Isn't landing on their head enough of a deterrent?

its really not like they are TRYING to stop. these girls want these handsprings so bad, its just in their head that they cant throw them on the ground by themselves. im trying to find easy drills to build up confidence, rather than having them get discouraged when they fall over and over again.
 
If It's a courage thing this is what I used to do, I'd start at the top of the cheese mat and take a little step back after each back handspring until my toes where the only thing on the cheese mat. It made it way less scarey and is a big confidence builder. It may be the first few times they can only get to the middle of the mat but it really helps. Hope they get their back handsprings.
 
I am no where near an expert on advice, but it seems like maybe they need to work on their upper body strength. I was always told if you can not hold your own body weight, then it will be hard to do a BHS. Maybe have them do handstands on the walls and stay in the handstands as long as possible to help build their endurance of holding their own body weight. My daughter's former private coach use to make her do handstand push-ups when she was not doing her bhs correctly (he would hold her feet while she was in handstand position and do the push-up). He would stop the privates and work on conditioning the rest of the time. It worked.
 
Athletes that can do a back handspring well down the cheese but not on floor usually need to jump harder and sit back further with their hips in the sit before the throw.

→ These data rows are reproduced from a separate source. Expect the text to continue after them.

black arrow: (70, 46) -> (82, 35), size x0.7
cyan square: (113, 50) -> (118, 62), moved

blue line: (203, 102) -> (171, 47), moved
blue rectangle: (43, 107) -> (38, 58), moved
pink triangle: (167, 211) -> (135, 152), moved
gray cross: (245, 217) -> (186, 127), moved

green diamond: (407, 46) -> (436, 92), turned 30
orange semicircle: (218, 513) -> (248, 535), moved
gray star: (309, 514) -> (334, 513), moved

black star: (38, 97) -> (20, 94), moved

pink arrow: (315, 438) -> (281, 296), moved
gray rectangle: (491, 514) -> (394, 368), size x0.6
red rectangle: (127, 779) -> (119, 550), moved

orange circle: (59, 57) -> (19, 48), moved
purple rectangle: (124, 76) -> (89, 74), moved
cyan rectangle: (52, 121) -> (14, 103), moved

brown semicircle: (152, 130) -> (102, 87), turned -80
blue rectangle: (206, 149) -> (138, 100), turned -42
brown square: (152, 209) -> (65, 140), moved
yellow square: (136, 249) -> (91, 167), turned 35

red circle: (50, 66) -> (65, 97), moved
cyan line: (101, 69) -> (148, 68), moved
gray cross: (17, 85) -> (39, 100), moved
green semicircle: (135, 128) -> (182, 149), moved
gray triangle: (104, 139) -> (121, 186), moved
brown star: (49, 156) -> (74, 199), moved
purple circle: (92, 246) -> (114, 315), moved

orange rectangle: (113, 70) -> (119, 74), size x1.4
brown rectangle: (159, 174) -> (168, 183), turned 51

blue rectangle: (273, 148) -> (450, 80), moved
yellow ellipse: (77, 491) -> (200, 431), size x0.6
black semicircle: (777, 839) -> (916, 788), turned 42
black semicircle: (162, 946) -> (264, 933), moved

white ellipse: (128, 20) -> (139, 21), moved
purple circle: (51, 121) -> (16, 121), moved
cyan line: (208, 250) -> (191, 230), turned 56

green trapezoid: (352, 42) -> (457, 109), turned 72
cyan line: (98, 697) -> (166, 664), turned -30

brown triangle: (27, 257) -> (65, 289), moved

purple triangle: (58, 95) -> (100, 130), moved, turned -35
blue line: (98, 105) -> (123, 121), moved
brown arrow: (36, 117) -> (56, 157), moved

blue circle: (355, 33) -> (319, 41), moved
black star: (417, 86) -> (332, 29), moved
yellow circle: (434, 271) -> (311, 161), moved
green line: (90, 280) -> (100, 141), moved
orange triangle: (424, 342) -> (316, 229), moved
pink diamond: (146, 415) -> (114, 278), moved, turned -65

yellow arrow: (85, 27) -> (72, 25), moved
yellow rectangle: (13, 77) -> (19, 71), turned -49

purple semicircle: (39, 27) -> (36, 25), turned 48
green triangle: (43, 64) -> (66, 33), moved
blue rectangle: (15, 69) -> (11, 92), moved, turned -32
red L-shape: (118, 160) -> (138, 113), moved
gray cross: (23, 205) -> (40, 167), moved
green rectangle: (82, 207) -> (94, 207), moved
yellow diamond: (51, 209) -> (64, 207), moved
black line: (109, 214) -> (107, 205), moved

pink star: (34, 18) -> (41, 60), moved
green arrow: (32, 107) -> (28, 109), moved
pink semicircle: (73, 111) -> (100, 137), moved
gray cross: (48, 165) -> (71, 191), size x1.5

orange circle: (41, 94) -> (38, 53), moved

Most cheerleaders I have worked with shorten their back handspring when they move from any surface to floor. The cheese mat provides athletes with backward momentum they are not producing themselves, so without it their handspring goes just up but not back.

Make sure they are sitting with their hips back and down and their ankles even with their knees, not behind.

If they can do it perfectly down cheese than i don"t think it's a strength thing.

Happy Skill BUilding!!!
 
From what you're saying it seems like they aren't snapping, maybe try some handstand snap-down drills and ab exercises to strengthen their core to snap?